**Task description:**
Below are the records. Restate word for word every line from the one that contains "C C X C X X |" through the final line, both included.

_____

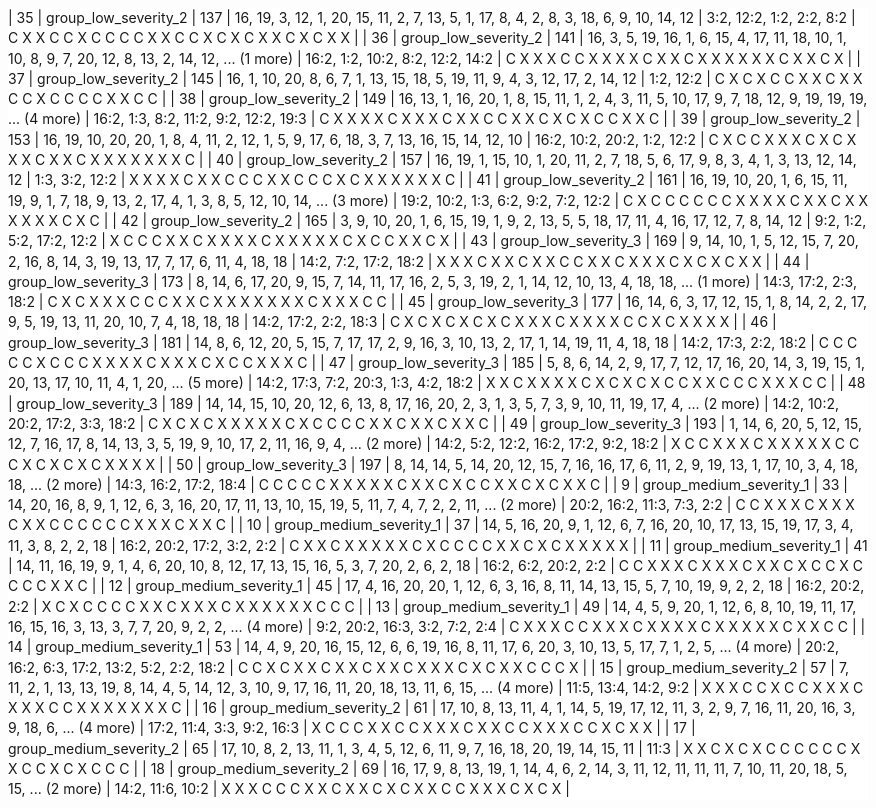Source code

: | 35     | group_low_severity_2 | 137       | 16, 19, 3, 12, 1, 20, 15, 11, 2, 7, 13, 5, 1, 17, 8, 4, 2, 8, 3, 18, 6, 9, 10, 14, 12 | 3:2, 12:2, 1:2, 2:2, 8:2 | C X X C C X C C C C X X C C X C X C X X C X C X X |
| 36     | group_low_severity_2 | 141       | 16, 3, 5, 19, 16, 1, 6, 15, 4, 17, 11, 18, 10, 1, 10, 8, 9, 7, 20, 12, 8, 13, 2, 14, 12, ... (1 more) | 16:2, 1:2, 10:2, 8:2, 12:2, 14:2 | C X X X C C X X X X C X X C X X X X X X C X X C X |
| 37     | group_low_severity_2 | 145       | 16, 1, 10, 20, 8, 6, 7, 1, 13, 15, 18, 5, 19, 11, 9, 4, 3, 12, 17, 2, 14, 12 | 1:2, 12:2            | C X C X C C X X C X X C C X C C C C X X C C |
| 38     | group_low_severity_2 | 149       | 16, 13, 1, 16, 20, 1, 8, 15, 11, 1, 2, 4, 3, 11, 5, 10, 17, 9, 7, 18, 12, 9, 19, 19, 19, ... (4 more) | 16:2, 1:3, 8:2, 11:2, 9:2, 12:2, 19:3 | C X X X X C X X X C X X C C X X C X C X C C X X C |
| 39     | group_low_severity_2 | 153       | 16, 19, 10, 20, 20, 1, 8, 4, 11, 2, 12, 1, 5, 9, 17, 6, 18, 3, 7, 13, 16, 15, 14, 12, 10 | 16:2, 10:2, 20:2, 1:2, 12:2 | C X C C X X X C X C X X X C X X C X X X X X X X C |
| 40     | group_low_severity_2 | 157       | 16, 19, 1, 15, 10, 1, 20, 11, 2, 7, 18, 5, 6, 17, 9, 8, 3, 4, 1, 3, 13, 12, 14, 12 | 1:3, 3:2, 12:2       | X X X X C X X C C C X X C C C X C X X X X X X C |
| 41     | group_low_severity_2 | 161       | 16, 19, 10, 20, 1, 6, 15, 11, 19, 9, 1, 7, 18, 9, 13, 2, 17, 4, 1, 3, 8, 5, 12, 10, 14, ... (3 more) | 19:2, 10:2, 1:3, 6:2, 9:2, 7:2, 12:2 | C X C C C C C C X X X X C X X C X X X X X X C X C |
| 42     | group_low_severity_2 | 165       | 3, 9, 10, 20, 1, 6, 15, 19, 1, 9, 2, 13, 5, 5, 18, 17, 11, 4, 16, 17, 12, 7, 8, 14, 12 | 9:2, 1:2, 5:2, 17:2, 12:2 | X C C C X X C X X X X C X X X X X C X C C X X C X |
| 43     | group_low_severity_3 | 169       | 9, 14, 10, 1, 5, 12, 15, 7, 20, 2, 16, 8, 14, 3, 19, 13, 17, 7, 17, 6, 11, 4, 18, 18 | 14:2, 7:2, 17:2, 18:2 | X X X C X X C X X C C X X C X X X C X C X C X X |
| 44     | group_low_severity_3 | 173       | 8, 14, 6, 17, 20, 9, 15, 7, 14, 11, 17, 16, 2, 5, 3, 19, 2, 1, 14, 12, 10, 13, 4, 18, 18, ... (1 more) | 14:3, 17:2, 2:3, 18:2 | C X C X X X C C C X X C X X X X X X X C X X X C C |
| 45     | group_low_severity_3 | 177       | 16, 14, 6, 3, 17, 12, 15, 1, 8, 14, 2, 2, 17, 9, 5, 19, 13, 11, 20, 10, 7, 4, 18, 18, 18 | 14:2, 17:2, 2:2, 18:3 | C X C X C X C X C X X X C X X X X C C X C X X X X |
| 46     | group_low_severity_3 | 181       | 14, 8, 6, 12, 20, 5, 15, 7, 17, 17, 2, 9, 16, 3, 10, 13, 2, 17, 1, 14, 19, 11, 4, 18, 18 | 14:2, 17:3, 2:2, 18:2 | C C C C C X C C C X X X X C X X X C X C C X X X C |
| 47     | group_low_severity_3 | 185       | 5, 8, 6, 14, 2, 9, 17, 7, 12, 17, 16, 20, 14, 3, 19, 15, 1, 20, 13, 17, 10, 11, 4, 1, 20, ... (5 more) | 14:2, 17:3, 7:2, 20:3, 1:3, 4:2, 18:2 | X X C X X X X C X C X C X C C X X C C C X X X C C |
| 48     | group_low_severity_3 | 189       | 14, 14, 15, 10, 20, 12, 6, 13, 8, 17, 16, 20, 2, 3, 1, 3, 5, 7, 3, 9, 10, 11, 19, 17, 4, ... (2 more) | 14:2, 10:2, 20:2, 17:2, 3:3, 18:2 | C X C X C X X X X X C X C C C C X X C X X C X X C |
| 49     | group_low_severity_3 | 193       | 1, 14, 6, 20, 5, 12, 15, 12, 7, 16, 17, 8, 14, 13, 3, 5, 19, 9, 10, 17, 2, 11, 16, 9, 4, ... (2 more) | 14:2, 5:2, 12:2, 16:2, 17:2, 9:2, 18:2 | X C C X X X C X X X X X C C C X C X C X C X X X X |
| 50     | group_low_severity_3 | 197       | 8, 14, 14, 5, 14, 20, 12, 15, 7, 16, 16, 17, 6, 11, 2, 9, 19, 13, 1, 17, 10, 3, 4, 18, 18, ... (2 more) | 14:3, 16:2, 17:2, 18:4 | C C C C C X X X X X C X X C X C C X X C X C X X C |
| 9      | group_medium_severity_1 | 33        | 14, 20, 16, 8, 9, 1, 12, 6, 3, 16, 20, 17, 11, 13, 10, 15, 19, 5, 11, 7, 4, 7, 2, 2, 11, ... (2 more) | 20:2, 16:2, 11:3, 7:3, 2:2 | C C X X X C X X X C X X C C C C C C X X X C X X C |
| 10     | group_medium_severity_1 | 37        | 14, 5, 16, 20, 9, 1, 12, 6, 7, 16, 20, 10, 17, 13, 15, 19, 17, 3, 4, 11, 3, 8, 2, 2, 18 | 16:2, 20:2, 17:2, 3:2, 2:2 | C X X C X X X X X C X C C C C X X C X C X X X X X |
| 11     | group_medium_severity_1 | 41        | 14, 11, 16, 19, 9, 1, 4, 6, 20, 10, 8, 12, 17, 13, 15, 16, 5, 3, 7, 20, 2, 6, 2, 18 | 16:2, 6:2, 20:2, 2:2 | C C X X X C X X X C X X C X C C X C C C C X X C |
| 12     | group_medium_severity_1 | 45        | 17, 4, 16, 20, 20, 1, 12, 6, 3, 16, 8, 11, 14, 13, 15, 5, 7, 10, 19, 9, 2, 2, 18 | 16:2, 20:2, 2:2      | X C X C C C C X X C X X X C X X X X X X C C C |
| 13     | group_medium_severity_1 | 49        | 14, 4, 5, 9, 20, 1, 12, 6, 8, 10, 19, 11, 17, 16, 15, 16, 3, 13, 3, 7, 7, 20, 9, 2, 2, ... (4 more) | 9:2, 20:2, 16:3, 3:2, 7:2, 2:4 | C X X X C C X X X C X X X X C X X X X X C X X C C |
| 14     | group_medium_severity_1 | 53        | 14, 4, 9, 20, 16, 15, 12, 6, 6, 19, 16, 8, 11, 17, 6, 20, 3, 10, 13, 5, 17, 7, 1, 2, 5, ... (4 more) | 20:2, 16:2, 6:3, 17:2, 13:2, 5:2, 2:2, 18:2 | C C X C X X C X X C X X C X X X C X C X X C C C X |
| 15     | group_medium_severity_2 | 57        | 7, 11, 2, 1, 13, 13, 19, 8, 14, 4, 5, 14, 12, 3, 10, 9, 17, 16, 11, 20, 18, 13, 11, 6, 15, ... (4 more) | 11:5, 13:4, 14:2, 9:2 | X X X C C X C C X X X C X X X C C X X X X X X X C |
| 16     | group_medium_severity_2 | 61        | 17, 10, 8, 13, 11, 4, 1, 14, 5, 19, 17, 12, 11, 3, 2, 9, 7, 16, 11, 20, 16, 3, 9, 18, 6, ... (4 more) | 17:2, 11:4, 3:3, 9:2, 16:3 | X C C C X X C C X X X C X X C C X X X C C X C X X |
| 17     | group_medium_severity_2 | 65        | 17, 10, 8, 2, 13, 11, 1, 3, 4, 5, 12, 6, 11, 9, 7, 16, 18, 20, 19, 14, 15, 11 | 11:3                 | X X C X C X C C C C C C X X C C X C X C C C |
| 18     | group_medium_severity_2 | 69        | 16, 17, 9, 8, 13, 19, 1, 14, 4, 6, 2, 14, 3, 11, 12, 11, 11, 11, 7, 10, 11, 20, 18, 5, 15, ... (2 more) | 14:2, 11:6, 10:2     | X X X C C C X X C X X C X C X X C C X X X C X C X |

_____

**Completed task:**
| 16     | group_medium_severity_2 | 61        | 17, 10, 8, 13, 11, 4, 1, 14, 5, 19, 17, 12, 11, 3, 2, 9, 7, 16, 11, 20, 16, 3, 9, 18, 6, ... (4 more) | 17:2, 11:4, 3:3, 9:2, 16:3 | X C C C X X C C X X X C X X C C X X X C C X C X X |
| 17     | group_medium_severity_2 | 65        | 17, 10, 8, 2, 13, 11, 1, 3, 4, 5, 12, 6, 11, 9, 7, 16, 18, 20, 19, 14, 15, 11 | 11:3                 | X X C X C X C C C C C C X X C C X C X C C C |
| 18     | group_medium_severity_2 | 69        | 16, 17, 9, 8, 13, 19, 1, 14, 4, 6, 2, 14, 3, 11, 12, 11, 11, 11, 7, 10, 11, 20, 18, 5, 15, ... (2 more) | 14:2, 11:6, 10:2     | X X X C C C X X C X X C X C X X C C X X X C X C X |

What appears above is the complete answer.